Site icon ICT Frame

What Is A Risk Identification? Why Is Risk Identification important?

Share It On:

Risk Identification is essential to the proper selection of security controls and safeguards. The risk is a function of the probability of a given threat agent exercising a particular vulnerability and the resulting impact of that adverse event on the organization. It entails the potential for the realization of unwanted, adverse consequences to human life, health, property or the environment.

Some related risk definitions are as follows as:

Risk reduction: Taking measure’s to alter or improve the risk position of an asset throughout the company.

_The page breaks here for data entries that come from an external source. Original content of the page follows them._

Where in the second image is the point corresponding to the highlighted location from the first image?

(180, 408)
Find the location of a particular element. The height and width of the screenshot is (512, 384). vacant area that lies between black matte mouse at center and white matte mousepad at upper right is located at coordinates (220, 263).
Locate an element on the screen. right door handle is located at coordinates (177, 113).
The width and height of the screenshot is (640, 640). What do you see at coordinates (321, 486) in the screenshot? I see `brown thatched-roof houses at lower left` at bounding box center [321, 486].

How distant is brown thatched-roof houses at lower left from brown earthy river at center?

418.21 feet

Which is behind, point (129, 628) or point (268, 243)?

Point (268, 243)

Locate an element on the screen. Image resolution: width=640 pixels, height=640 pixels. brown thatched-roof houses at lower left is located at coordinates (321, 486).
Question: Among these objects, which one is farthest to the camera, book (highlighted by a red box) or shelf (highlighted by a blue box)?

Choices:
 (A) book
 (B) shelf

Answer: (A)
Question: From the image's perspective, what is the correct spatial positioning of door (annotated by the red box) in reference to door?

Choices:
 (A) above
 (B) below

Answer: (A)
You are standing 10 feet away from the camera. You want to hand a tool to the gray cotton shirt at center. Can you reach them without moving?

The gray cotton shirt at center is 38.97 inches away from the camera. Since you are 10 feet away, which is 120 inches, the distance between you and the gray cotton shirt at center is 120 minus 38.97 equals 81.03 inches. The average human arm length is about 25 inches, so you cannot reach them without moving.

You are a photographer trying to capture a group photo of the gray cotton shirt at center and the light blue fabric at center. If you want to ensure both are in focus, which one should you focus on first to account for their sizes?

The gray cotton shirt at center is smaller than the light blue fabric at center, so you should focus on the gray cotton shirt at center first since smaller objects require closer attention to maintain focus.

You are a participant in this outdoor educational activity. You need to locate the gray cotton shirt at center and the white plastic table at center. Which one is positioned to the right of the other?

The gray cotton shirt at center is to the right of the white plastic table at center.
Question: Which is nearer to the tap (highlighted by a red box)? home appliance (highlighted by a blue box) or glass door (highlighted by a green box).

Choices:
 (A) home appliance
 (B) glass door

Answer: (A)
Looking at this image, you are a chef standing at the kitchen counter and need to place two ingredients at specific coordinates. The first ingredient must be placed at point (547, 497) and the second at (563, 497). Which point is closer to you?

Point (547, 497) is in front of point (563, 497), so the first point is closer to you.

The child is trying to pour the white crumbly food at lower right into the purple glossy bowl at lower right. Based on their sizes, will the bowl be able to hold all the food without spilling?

Risk transference:  Assigning or transferring the potential cost of a loss to another party (such as an insurance company).

Risk Acceptance:  Accepting the level of loss that will occur and absorbing that loss.

Asset: An asset is a resource, process, product, computing infrastructure, and so on that, an organization wants to protect. The value of an asset is composed of all the elements related to that asset, including its creation, development, support, replacement, public credibility, considered costs, and ownership values.

Threats:  The potential for a threat-source to exploit a specific vulnerability. The presence of any potential event that causes an undesirable impact on the organization is called a threat. A threat can be human-made or natural, intentional or accidental, and have a small or significant effect on a company’s security.

Vulnerability: Any weakness in an information system, system security procedures, internal controls, or implementation that could be exploited by a threat or threat agent. A minor threat can potentially become a more significant threat, or a more frequent threat, because of vulnerability.

Safeguard: A safeguard is a control or countermeasure employed to reduce the risk associated with a specific threat or group of threats. Controls can be operational, technical or administrative. Multiple layered controls that utilized all three control areas are the best defense against a threat.

Countermeasures:  Those controls put in place as a result of an analysis of a system’s security posture. They are the same controls defined above in safeguard’s but are implemented as a countermeasure to reduce a specific identified and measured risk.

Threat agent: Any circumstance or event that could harm an information system through unauthorized access, destruction, disclosure, data modification, and denial of service.

Exposure: The exposure sub-element pertains to the openness of a source of information.

To migrate risk, the organization needs to know the threat, the consequences of the realized threat, the frequency of the occurrence of the danger and the likelihood that this threat will occur.  To gather the information required to answer these questions, the organization must perform a risk assessment, including asset, threat, and vulnerability identification.